To be eligible for SMP, employees must have completed at least 26 weeks of continuous service at the 15th week before the expected week of childbirth (the ‘qualifying week’).
They must have provided evidence of their expected week of childbirth with a MAT B1 certificate and given their employer at least 28 days notice of the date they want the payment of SMP to begin.
Finally, individuals must have average earnings of at least £118 per week in the eight weeks leading up to the qualifying week.
Despite the money provided by SMP, it is not uncommon for employees on maternity leave to use this time to undertake self-employed work on a casual basis in order to receive some extra income.
It is important to note that doing so will not impact their entitlement to SMP and there is no need for them to inform you of any self-employed work.
However, given the continued confusion surrounding employment status it will also be advisable to check the employee is truly self-employed before cancelling any planned SMP.
It can be a different situation if the employee commenced employment for another organisation during their maternity leave as this may result in them having to surrender their entitlement to SMP.
This will apply if they begin work with an employer during their maternity leave and after the birth who they were not employed by during the qualifying week of pregnancy.
They have a duty to inform you of this immediately and you should refrain from paying any further SMP from the start of the week they begin this employment.

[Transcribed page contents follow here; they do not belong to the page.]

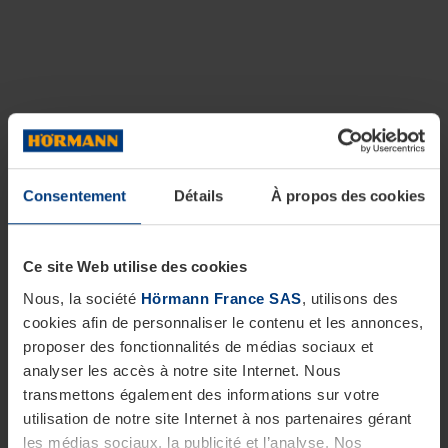
Consentement
Détails
À propos des cookies
Ce site Web utilise des cookies
Nous, la société
Hörmann France SAS
, utilisons des
cookies afin de personnaliser le contenu et les annonces,
proposer des fonctionnalités de médias sociaux et
analyser les accès à notre site Internet. Nous
transmettons également des informations sur votre
utilisation de notre site Internet à nos partenaires gérant
les médias sociaux, la publicité et l’analyse. Nos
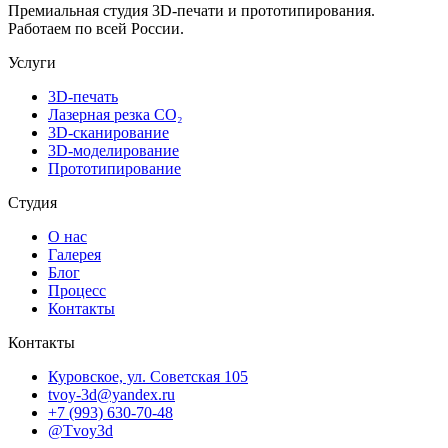
Премиальная студия 3D-печати и прототипирования.
Работаем по всей России.
Услуги
3D-печать
Лазерная резка CO₂
3D-сканирование
3D-моделирование
Прототипирование
Студия
О нас
Галерея
Блог
Процесс
Контакты
Контакты
Куровское, ул. Советская 105
tvoy-3d@yandex.ru
+7 (993) 630-70-48
@Tvoy3d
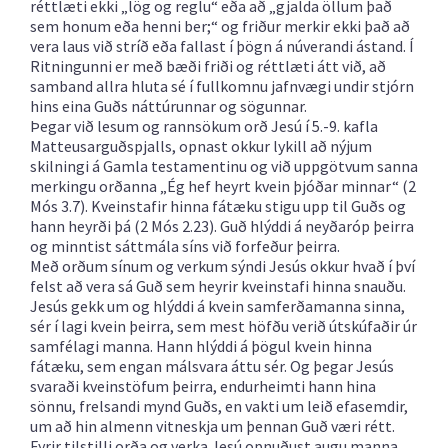
réttlæti ekki „lög og reglu“ eða að „gjalda öllum það
sem honum eða henni ber;“ og friður merkir ekki það að
vera laus við stríð eða fallast í þögn á núverandi ástand. Í
Ritningunni er með bæði friði og réttlæti átt við, að
samband allra hluta sé í fullkomnu jafnvægi undir stjórn
hins eina Guðs náttúrunnar og sögunnar.
Þegar við lesum og rannsökum orð Jesú í 5.-9. kafla
Matteusarguðspjalls, opnast okkur lykill að nýjum
skilningi á Gamla testamentinu og við uppgötvum sanna
merkingu orðanna „Ég hef heyrt kvein þjóðar minnar“ (2
Mós 3.7). Kveinstafir hinna fátæku stigu upp til Guðs og
hann heyrði þá (2 Mós 2.23). Guð hlýddi á neyðaróp þeirra
og minntist sáttmála síns við forfeður þeirra.
Með orðum sínum og verkum sýndi Jesús okkur hvað í því
felst að vera sá Guð sem heyrir kveinstafi hinna snauðu.
Jesús gekk um og hlýddi á kvein samferðamanna sinna,
sér í lagi kvein þeirra, sem mest höfðu verið útskúfaðir úr
samfélagi manna. Hann hlýddi á þögul kvein hinna
fátæku, sem engan málsvara áttu sér. Og þegar Jesús
svaraði kveinstöfum þeirra, endurheimti hann hina
sönnu, frelsandi mynd Guðs, en vakti um leið efasemdir,
um að hin almenn vitneskja um þennan Guð væri rétt.
Fyrir tilstilli orða og verka Jesú opnuðust augu manna,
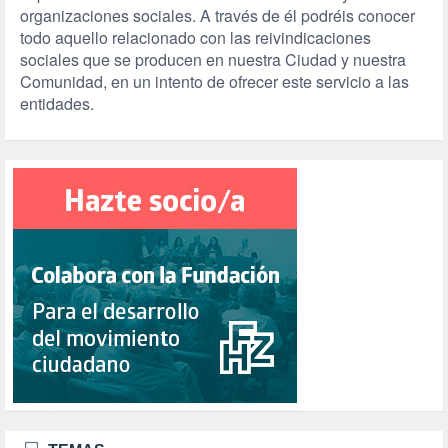
organizaciones sociales. A través de él podréis conocer
todo aquello relacionado con las reivindicaciones
sociales que se producen en nuestra Ciudad y nuestra
Comunidad, en un intento de ofrecer este servicio a las
entidades.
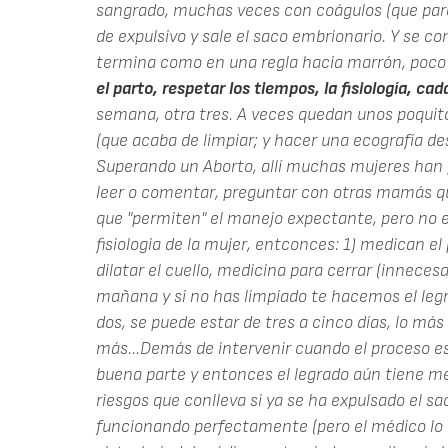
sangrado, muchas veces con coágulos (que par
de expulsivo y sale el saco embrionario. Y se c
termina como en una regla hacia marrón, poc
el parto, respetar los tiempos, la fisiología, cad
semana, otra tres. A veces quedan unos poquito
(que acaba de limpiar; y hacer una ecografía d
Superando un Aborto, allí muchas mujeres han 
leer o comentar, preguntar con otras mamás qu
que "permiten" el manejo expectante, pero no e
fisiologia de la mujer, entconces: 1) medican e
dilatar el cuello, medicina para cerrar (innecesa
mañana y si no has limpiado te hacemos el legrad
dos, se puede estar de tres a cinco días, lo má
más...Demás de intervenir cuando el proceso es
buena parte y entonces el legrado aún tiene men
riesgos que conlleva si ya se ha expulsado el sa
funcionando perfectamente (pero el médico lo 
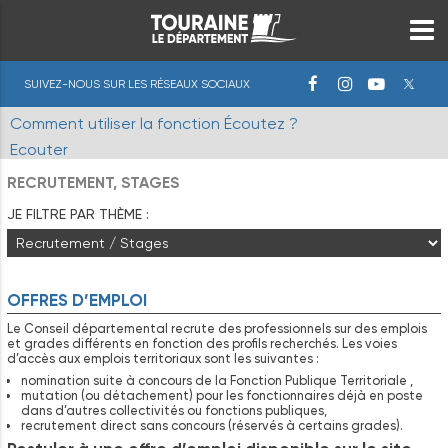
SUIVEZ-NOUS SUR LES RÉSEAUX SOCIAUX
Comment utiliser la fonction Écoutez ?
Ecouter
RECRUTEMENT, STAGES
JE FILTRE PAR THÈME :
OFFRES D’EMPLOI
Le Conseil départemental recrute des professionnels sur des emplois
et grades différents en fonction des profils recherchés. Les voies
d’accès aux emplois territoriaux sont les suivantes :
nomination suite à concours de la Fonction Publique Territoriale ,
mutation (ou détachement) pour les fonctionnaires déjà en poste
dans d’autres collectivités ou fonctions publiques,
recrutement direct sans concours (réservés à certains grades).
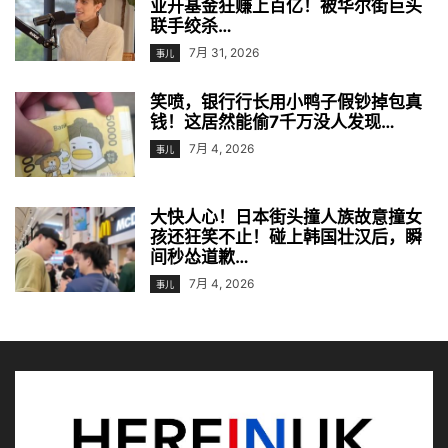
业开基金狂赚上百亿！被华尔街巨头
联手绞杀…
7月 31, 2026
事儿
笑喷，银行行长用小鸭子假钞掉包真
钱！这居然能偷7千万没人发现…
7月 4, 2026
事儿
大快人心！日本街头撞人族故意撞女
孩还狂笑不止！碰上韩国壮汉后，瞬
间秒怂道歉…
7月 4, 2026
事儿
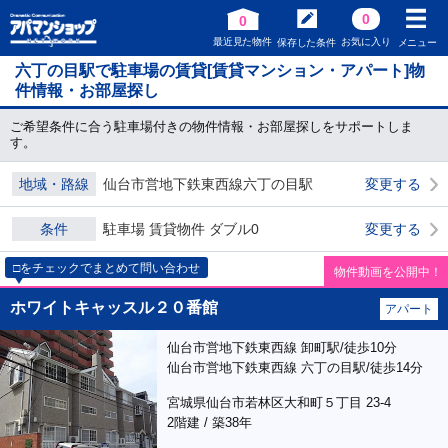
0
0
最近見た物件
お気に入り
保存した条件
メニュー
六丁の目駅で駐車場の賃貸[賃貸マンション・アパート]物
件情報・お部屋探し
ご希望条件に合う駐車場付きの物件情報・お部屋探しをサポートしま
す。
地域・路線
仙台市営地下鉄東西線六丁の目駅
変更する
条件
駐車場 賃貸物件 ダブル0
変更する
□をチェックでまとめて問い合わせ
物件動画を公開中！
ホワイトキャッスル２０番館
アパート
仙台市営地下鉄東西線 卸町駅/徒歩10分
仙台市営地下鉄東西線 六丁の目駅/徒歩14分
宮城県仙台市若林区大和町５丁目 23-4
2階建 / 築38年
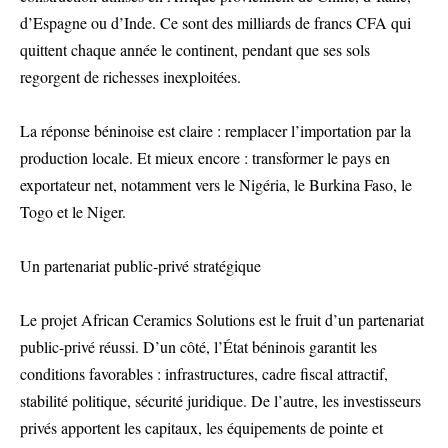
d’Espagne ou d’Inde. Ce sont des milliards de francs CFA qui
quittent chaque année le continent, pendant que ses sols
regorgent de richesses inexploitées.
La réponse béninoise est claire : remplacer l’importation par la
production locale. Et mieux encore : transformer le pays en
exportateur net, notamment vers le Nigéria, le Burkina Faso, le
Togo et le Niger.
Un partenariat public-privé stratégique
Le projet African Ceramics Solutions est le fruit d’un partenariat
public-privé réussi. D’un côté, l’État béninois garantit les
conditions favorables : infrastructures, cadre fiscal attractif,
stabilité politique, sécurité juridique. De l’autre, les investisseurs
privés apportent les capitaux, les équipements de pointe et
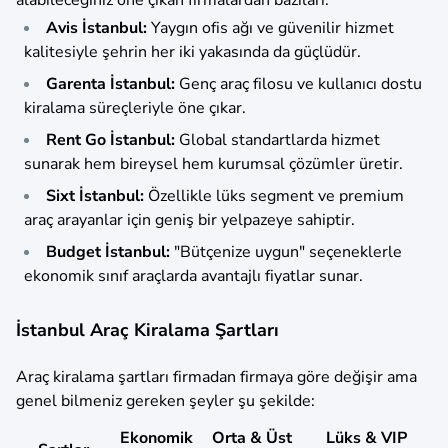
alabileceğiniz öne çıkan firmalardan bazıları:
Avis İstanbul:
Yaygın ofis ağı ve güvenilir hizmet
kalitesiyle şehrin her iki yakasında da güçlüdür.
Garenta İstanbul:
Genç araç filosu ve kullanıcı dostu
kiralama süreçleriyle öne çıkar.
Rent Go İstanbul:
Global standartlarda hizmet
sunarak hem bireysel hem kurumsal çözümler üretir.
Sixt İstanbul:
Özellikle lüks segment ve premium
araç arayanlar için geniş bir yelpazeye sahiptir.
Budget İstanbul:
"Bütçenize uygun" seçeneklerle
ekonomik sınıf araçlarda avantajlı fiyatlar sunar.
İstanbul Araç Kiralama Şartları
Araç kiralama şartları firmadan firmaya göre değişir ama
genel bilmeniz gereken şeyler şu şekilde:
Ekonomik
Orta & Üst
Lüks & VIP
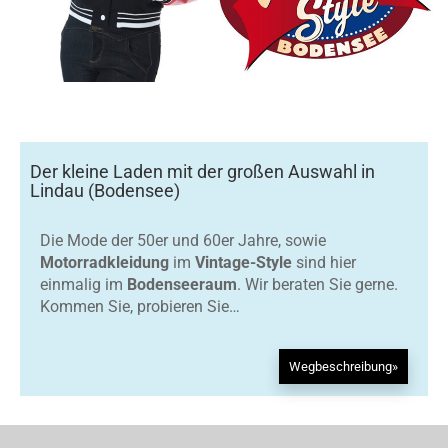
Der kleine Laden mit der großen Auswahl in
Lindau (Bodensee)
Die Mode der 50er und 60er Jahre, sowie
Motorradkleidung
im
Vintage-Style
sind hier
einmalig im
Bodenseeraum
. Wir beraten Sie gerne.
Kommen Sie, probieren Sie…
Wegbeschreibung»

It is worth noting that in the above situation, you cannot simply take disciplinary action against the employee for taking on additional employment during their maternity leave unless you have a contractual provision in place.
You may want to include this as part of employment contracts to prevent them from working for a competitor while on SML, however consider how a blanket ban may penalise mothers wanting to carry out unrelated part-time work to earn extra money for their child.
In light of the above, it would be advisable to inform expectant mothers of their full rights and the options available to them prior to going on SML.
Many employers choose to provide maternity packs filled with a host of important information, including who to contact if they have any additional queries or issues during their maternity leave.